**Task to carry out**
Lines from the entries below that hold "just" form the answer; copy all of them.

**Records provided**
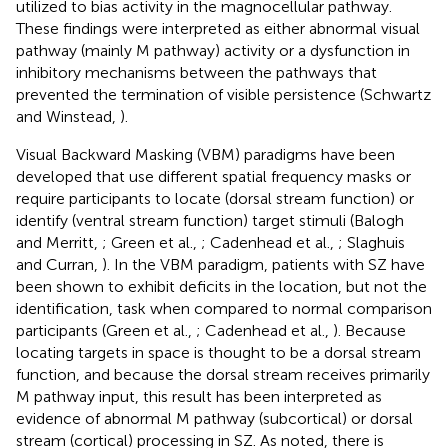
utilized to bias activity in the magnocellular pathway.
These findings were interpreted as either abnormal visual
pathway (mainly M pathway) activity or a dysfunction in
inhibitory mechanisms between the pathways that
prevented the termination of visible persistence (Schwartz
and Winstead,
).
Visual Backward Masking (VBM) paradigms have been
developed that use different spatial frequency masks or
require participants to locate (dorsal stream function) or
identify (ventral stream function) target stimuli (Balogh
and Merritt,
; Green et al.,
; Cadenhead et al.,
; Slaghuis
and Curran,
). In the VBM paradigm, patients with SZ have
been shown to exhibit deficits in the location, but not the
identification, task when compared to normal comparison
participants (Green et al.,
; Cadenhead et al.,
). Because
locating targets in space is thought to be a dorsal stream
function, and because the dorsal stream receives primarily
M pathway input, this result has been interpreted as
evidence of abnormal M pathway (subcortical) or dorsal
stream (cortical) processing in SZ. As noted, there is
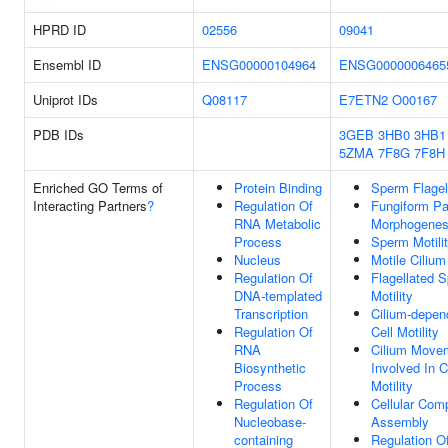
HPRD ID
02556
09041
Ensembl ID
ENSG00000104964
ENSG0000006465
Uniprot IDs
Q08117
E7ETN2
O00167
PDB IDs
3GEB
3HB0
3HB1
5ZMA
7F8G
7F8H
Enriched GO Terms of
Protein Binding
Sperm Flage
Interacting Partners
?
Regulation Of
Fungiform Pa
RNA Metabolic
Morphogenes
Process
Sperm Motili
Nucleus
Motile Cilium
Regulation Of
Flagellated 
DNA-templated
Motility
Transcription
Cilium-depen
Regulation Of
Cell Motility
RNA
Cilium Move
Biosynthetic
Involved In C
Process
Motility
Regulation Of
Cellular Com
Nucleobase-
Assembly
containing
Regulation O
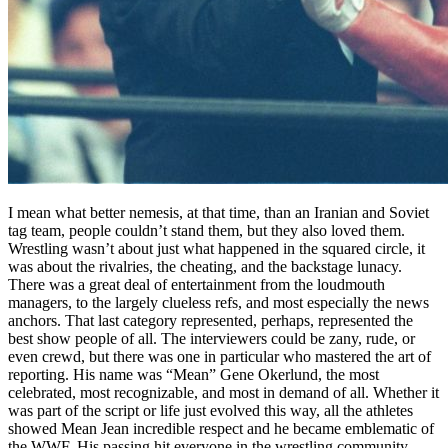
I mean what better nemesis, at that time, than an Iranian and Soviet
tag team, people couldn’t stand them, but they also loved them.
Wrestling wasn’t about just what happened in the squared circle, it
was about the rivalries, the cheating, and the backstage lunacy.
There was a great deal of entertainment from the loudmouth
managers, to the largely clueless refs, and most especially the news
anchors. That last category represented, perhaps, represented the
best show people of all. The interviewers could be zany, rude, or
even crewd, but there was one in particular who mastered the art of
reporting. His name was “Mean” Gene Okerlund, the most
celebrated, most recognizable, and most in demand of all. Whether it
was part of the script or life just evolved this way, all the athletes
showed Mean Jean incredible respect and he became emblematic of
the WWF. His passing hit everyone in the wrestling community,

**Task answer**
Wrestling wasn’t about just what happened in the squared circle, it
was part of the script or life just evolved this way, all the athletes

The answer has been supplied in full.